Essar Oil UK and Progressive Energy will lead the project to produce low-carbon hydrogen at the facility near Liverpool, using carbon capture technology that will store associated emissions under the sea floor

Sunday,25,March,2018:,Liverpool,Ellesmere,Port,Uk.,The,Chemical/oil

Stanlow Refinery is located at Ellesmere Port in north-west England (Credit: Steve Bridge/Shutterstock)

A partnership has been agreed to develop the UK’s largest low-carbon hydrogen operation, based at the Stanlow Refinery in the north-west of England.

Essar Oil UK, which owns and operates the refinery and is a subsidiary of India-based Essar, will work alongside UK-based Progressive Energy to develop the project, producing hydrogen fuels to supply the HyNet industrial cluster.

The £750m venture, comprising two production facilities, will initially be capable of producing three terawatt hours (TWh) of low-carbon hydrogen annually by 2025, with this output to be “quickly” scaled up to produce nine TWh each year.

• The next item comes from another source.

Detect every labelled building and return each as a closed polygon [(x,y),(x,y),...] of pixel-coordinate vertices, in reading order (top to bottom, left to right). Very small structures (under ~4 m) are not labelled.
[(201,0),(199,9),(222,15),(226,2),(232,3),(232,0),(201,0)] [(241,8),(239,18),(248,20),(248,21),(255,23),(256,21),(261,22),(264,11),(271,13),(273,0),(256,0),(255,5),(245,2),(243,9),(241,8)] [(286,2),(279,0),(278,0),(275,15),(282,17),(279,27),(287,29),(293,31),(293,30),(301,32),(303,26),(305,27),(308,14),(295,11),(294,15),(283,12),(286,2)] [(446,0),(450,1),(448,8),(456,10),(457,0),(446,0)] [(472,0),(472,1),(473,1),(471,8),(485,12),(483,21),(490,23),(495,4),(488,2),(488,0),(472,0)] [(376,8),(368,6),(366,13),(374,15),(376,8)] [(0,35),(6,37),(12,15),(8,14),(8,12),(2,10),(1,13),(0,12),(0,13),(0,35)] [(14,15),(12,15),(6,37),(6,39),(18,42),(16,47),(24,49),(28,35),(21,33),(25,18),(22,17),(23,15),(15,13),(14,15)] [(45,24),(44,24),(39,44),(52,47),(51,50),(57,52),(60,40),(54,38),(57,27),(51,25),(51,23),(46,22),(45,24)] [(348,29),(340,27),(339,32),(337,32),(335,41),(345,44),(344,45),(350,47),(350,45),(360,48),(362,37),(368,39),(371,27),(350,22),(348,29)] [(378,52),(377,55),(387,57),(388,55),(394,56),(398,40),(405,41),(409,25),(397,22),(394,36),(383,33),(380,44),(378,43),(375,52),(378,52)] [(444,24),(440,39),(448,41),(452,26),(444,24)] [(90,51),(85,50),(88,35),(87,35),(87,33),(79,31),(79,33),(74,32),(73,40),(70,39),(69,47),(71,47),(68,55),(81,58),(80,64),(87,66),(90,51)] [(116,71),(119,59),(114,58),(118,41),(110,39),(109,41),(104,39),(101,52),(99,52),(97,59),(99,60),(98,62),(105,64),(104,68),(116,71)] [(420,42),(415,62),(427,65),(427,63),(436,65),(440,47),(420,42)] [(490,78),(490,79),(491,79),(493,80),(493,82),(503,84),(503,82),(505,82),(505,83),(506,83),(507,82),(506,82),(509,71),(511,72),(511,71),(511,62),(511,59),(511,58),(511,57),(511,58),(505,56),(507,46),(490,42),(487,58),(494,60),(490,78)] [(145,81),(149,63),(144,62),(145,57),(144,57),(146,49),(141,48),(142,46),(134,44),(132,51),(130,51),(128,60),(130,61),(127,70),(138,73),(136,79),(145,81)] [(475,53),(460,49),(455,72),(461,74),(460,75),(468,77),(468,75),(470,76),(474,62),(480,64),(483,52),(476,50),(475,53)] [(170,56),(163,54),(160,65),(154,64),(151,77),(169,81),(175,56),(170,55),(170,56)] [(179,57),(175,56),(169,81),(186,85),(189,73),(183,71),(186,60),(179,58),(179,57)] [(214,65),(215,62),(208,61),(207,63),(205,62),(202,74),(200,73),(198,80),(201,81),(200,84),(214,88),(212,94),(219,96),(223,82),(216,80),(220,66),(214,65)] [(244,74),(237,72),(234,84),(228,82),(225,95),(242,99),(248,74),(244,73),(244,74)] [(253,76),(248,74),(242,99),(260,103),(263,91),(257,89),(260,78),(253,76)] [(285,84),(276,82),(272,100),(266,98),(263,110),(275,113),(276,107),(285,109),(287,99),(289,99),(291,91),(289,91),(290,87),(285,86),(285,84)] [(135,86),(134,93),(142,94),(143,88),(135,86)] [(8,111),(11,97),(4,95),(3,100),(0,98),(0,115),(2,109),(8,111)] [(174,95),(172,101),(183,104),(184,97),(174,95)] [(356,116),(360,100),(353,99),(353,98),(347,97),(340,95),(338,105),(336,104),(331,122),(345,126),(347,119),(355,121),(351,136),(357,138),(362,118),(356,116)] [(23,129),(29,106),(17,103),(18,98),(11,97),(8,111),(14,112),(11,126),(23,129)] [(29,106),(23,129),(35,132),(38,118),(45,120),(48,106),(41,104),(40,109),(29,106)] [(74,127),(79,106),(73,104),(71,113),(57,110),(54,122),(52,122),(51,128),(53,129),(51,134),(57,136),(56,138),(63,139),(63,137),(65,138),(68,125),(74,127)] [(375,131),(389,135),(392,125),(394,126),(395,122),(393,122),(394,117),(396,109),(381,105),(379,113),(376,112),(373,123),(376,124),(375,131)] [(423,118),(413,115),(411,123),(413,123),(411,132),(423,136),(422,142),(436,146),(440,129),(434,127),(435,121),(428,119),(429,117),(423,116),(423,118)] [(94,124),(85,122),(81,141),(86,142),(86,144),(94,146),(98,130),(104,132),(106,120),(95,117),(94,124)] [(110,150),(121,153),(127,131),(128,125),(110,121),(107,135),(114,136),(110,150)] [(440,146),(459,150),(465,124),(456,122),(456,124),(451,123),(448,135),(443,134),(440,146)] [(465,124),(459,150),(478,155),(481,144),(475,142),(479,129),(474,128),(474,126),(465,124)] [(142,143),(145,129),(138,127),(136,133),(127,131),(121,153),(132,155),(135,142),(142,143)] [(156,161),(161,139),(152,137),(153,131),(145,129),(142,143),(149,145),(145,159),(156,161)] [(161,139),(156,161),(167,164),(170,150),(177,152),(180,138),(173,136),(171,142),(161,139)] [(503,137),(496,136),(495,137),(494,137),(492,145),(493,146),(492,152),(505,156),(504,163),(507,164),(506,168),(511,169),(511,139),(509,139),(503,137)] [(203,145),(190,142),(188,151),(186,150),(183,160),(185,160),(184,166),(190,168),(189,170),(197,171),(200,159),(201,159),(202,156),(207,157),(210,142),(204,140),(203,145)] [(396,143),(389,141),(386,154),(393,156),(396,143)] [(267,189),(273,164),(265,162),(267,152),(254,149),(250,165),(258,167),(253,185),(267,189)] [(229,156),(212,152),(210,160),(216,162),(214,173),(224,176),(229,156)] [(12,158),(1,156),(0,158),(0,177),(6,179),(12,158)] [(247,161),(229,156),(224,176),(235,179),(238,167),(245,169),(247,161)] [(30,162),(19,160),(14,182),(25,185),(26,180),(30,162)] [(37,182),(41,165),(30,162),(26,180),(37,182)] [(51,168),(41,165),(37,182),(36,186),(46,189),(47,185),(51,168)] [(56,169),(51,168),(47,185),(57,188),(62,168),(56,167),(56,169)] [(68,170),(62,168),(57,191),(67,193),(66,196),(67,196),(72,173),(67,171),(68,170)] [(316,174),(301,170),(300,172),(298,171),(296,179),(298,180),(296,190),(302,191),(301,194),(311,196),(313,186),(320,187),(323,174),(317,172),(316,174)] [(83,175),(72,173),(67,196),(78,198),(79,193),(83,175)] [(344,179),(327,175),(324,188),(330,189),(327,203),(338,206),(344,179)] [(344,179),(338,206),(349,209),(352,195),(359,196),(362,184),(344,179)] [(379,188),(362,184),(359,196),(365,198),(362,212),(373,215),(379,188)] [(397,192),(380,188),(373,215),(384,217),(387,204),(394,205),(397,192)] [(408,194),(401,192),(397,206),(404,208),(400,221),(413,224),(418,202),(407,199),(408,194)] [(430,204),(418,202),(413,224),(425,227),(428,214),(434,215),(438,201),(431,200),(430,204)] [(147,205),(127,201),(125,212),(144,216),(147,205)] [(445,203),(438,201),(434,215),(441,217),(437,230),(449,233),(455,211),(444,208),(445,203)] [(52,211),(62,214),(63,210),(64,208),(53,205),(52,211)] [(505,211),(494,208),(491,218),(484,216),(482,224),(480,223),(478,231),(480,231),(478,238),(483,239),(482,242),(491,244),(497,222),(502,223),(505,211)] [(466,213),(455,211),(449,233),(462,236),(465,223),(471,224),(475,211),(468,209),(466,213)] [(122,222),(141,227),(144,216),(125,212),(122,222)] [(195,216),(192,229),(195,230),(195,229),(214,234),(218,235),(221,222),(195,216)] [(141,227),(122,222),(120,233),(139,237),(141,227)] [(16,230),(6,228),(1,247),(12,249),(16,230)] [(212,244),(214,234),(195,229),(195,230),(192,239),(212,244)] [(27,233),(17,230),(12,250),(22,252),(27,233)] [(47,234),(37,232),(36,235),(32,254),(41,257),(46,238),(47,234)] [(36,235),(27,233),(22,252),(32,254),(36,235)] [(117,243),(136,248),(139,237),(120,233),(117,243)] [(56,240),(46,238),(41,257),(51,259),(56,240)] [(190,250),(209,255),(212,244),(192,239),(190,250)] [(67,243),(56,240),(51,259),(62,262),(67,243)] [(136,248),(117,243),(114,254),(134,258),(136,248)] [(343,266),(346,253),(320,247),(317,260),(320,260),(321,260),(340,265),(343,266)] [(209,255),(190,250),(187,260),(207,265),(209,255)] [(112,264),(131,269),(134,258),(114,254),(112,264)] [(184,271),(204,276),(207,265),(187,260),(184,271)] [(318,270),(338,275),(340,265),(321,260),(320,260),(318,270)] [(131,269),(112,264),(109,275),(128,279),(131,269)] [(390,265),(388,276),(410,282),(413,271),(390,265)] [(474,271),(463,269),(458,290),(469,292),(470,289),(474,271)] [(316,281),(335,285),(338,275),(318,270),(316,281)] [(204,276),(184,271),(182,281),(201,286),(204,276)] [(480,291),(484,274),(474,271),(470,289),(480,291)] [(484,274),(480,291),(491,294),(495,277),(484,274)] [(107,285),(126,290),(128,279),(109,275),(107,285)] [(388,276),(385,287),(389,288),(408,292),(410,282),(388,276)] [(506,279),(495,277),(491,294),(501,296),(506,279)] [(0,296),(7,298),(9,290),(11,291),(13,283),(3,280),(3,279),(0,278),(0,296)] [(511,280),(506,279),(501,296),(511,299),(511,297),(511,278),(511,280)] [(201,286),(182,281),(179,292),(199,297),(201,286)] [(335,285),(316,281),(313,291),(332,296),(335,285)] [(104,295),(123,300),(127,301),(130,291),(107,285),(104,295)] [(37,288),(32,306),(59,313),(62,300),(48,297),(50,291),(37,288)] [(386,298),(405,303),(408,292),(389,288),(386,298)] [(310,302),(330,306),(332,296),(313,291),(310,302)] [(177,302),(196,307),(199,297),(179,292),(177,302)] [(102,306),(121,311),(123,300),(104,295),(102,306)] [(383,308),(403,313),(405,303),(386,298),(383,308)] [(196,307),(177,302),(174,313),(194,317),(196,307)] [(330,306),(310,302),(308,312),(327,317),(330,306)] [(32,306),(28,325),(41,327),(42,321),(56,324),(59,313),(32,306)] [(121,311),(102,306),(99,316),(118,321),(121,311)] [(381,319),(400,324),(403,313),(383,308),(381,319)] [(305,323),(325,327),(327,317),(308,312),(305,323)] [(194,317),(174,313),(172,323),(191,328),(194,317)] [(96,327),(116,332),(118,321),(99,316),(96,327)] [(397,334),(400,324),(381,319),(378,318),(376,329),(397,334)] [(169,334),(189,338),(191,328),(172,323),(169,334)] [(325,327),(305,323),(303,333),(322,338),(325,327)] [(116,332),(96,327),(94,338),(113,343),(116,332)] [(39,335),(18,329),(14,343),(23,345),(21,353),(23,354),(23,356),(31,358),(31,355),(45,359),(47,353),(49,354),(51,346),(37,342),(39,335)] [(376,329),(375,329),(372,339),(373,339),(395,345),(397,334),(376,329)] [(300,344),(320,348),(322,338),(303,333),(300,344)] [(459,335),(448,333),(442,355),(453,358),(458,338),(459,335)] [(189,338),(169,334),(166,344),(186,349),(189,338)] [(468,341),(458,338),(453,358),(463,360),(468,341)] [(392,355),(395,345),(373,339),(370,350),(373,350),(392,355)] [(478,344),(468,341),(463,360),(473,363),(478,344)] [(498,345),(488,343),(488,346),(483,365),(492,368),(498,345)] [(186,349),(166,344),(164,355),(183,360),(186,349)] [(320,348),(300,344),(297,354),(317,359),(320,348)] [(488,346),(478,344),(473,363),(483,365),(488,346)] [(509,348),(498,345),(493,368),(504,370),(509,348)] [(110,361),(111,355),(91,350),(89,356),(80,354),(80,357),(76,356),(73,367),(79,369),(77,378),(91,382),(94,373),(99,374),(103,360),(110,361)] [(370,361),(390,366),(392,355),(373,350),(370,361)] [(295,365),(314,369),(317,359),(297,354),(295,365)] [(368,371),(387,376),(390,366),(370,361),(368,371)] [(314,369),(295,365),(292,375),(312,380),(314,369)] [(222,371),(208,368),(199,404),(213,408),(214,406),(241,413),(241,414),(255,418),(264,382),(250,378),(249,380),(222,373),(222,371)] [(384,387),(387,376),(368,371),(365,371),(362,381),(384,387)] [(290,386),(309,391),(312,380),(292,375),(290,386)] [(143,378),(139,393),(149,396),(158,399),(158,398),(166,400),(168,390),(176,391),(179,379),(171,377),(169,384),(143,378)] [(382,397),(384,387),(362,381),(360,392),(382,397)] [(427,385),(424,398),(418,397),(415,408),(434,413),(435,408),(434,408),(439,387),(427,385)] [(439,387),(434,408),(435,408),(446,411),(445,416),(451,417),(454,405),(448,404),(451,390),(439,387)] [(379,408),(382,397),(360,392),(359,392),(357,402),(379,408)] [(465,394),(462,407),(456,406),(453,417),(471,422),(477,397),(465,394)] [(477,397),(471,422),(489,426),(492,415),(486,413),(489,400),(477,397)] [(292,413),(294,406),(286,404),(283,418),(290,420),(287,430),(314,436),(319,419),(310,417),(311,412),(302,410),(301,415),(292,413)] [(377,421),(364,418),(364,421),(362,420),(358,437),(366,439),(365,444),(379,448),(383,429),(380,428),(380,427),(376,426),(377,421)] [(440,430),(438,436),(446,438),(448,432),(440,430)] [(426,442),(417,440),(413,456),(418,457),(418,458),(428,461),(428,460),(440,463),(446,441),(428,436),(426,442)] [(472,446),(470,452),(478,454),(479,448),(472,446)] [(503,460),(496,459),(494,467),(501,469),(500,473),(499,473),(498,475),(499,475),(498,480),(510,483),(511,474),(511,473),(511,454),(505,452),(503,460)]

Located at Ellesmere Port in Cheshire, the project will make hydrogen fuel from natural gas and other fuel gases at the refinery, with carbon emissions captured on site and transported for undersea storage in the reservoirs of Liverpool Bay.

Stanlow – where 16% of the UK’s road transport fuels are produced – will become the UK’s first zero-emission refinery, eradicating more than two million tonnes of carbon dioxide emissions each year, equivalent to removing almost one million cars from UK roads.

 

Hydrogen production at Stanlow Refinery part of broader UK plans for industrial decorbonisation

Industrial decarbonisation is key the UK’s efforts to reach net zero by 2050, with emissions from the country’s six main industrial zones accounting for roughly one third of the domestic carbon footprint.

“We cannot reach net zero without decarbonising industry,” said Progressive Energy director Chris Manson-Whitton. “Delivering net zero requires a transformation of our energy system.

“HyNet offers a once-in-a-generation opportunity to create real change in energy production and consumption, creating a cleaner world for future generations. It will unlock the low-carbon hydrogen economy in the North West, reducing emissions and creating and safeguarding jobs.”

Progressive Energy leads development of the HyNet project, which aims to become the world’s first net-zero carbon industrial cluster by 2040 and was awarded £7.5m in government funding last year to advance the delivery of hydrogen production integrated with carbon capture and storage (CCS).

HyNet is one of several zones of heavy industry around the UK aiming for a low-carbon makeover during the coming years.

The government wants at least one low-carbon cluster by the end of this decade, and one zero-carbon cluster by 2040. Around £1bn has been set aside to invest in CCS projects across four industrial zones over the next ten years.

Late last year, Prime Minister Boris Johnson promised a “green industrial revolution” that will incorporate emerging technologies like hydrogen and CCS to help decarbonise energy systems and industrial processes.

He set a goal of developing five gigawatts (GW) of low-carbon hydrogen production capacity by 2030, and Essar says this new venture will be able to account for 80% of that target once fully scaled up.

“Hydrogen has a central role to play in our low-carbon energy solution,” said Essar Oil UK chief executive Stein Ivar Bye. “We are demonstrating that the industry is committed to play its part of the UK’s transformational hydrogen strategy.”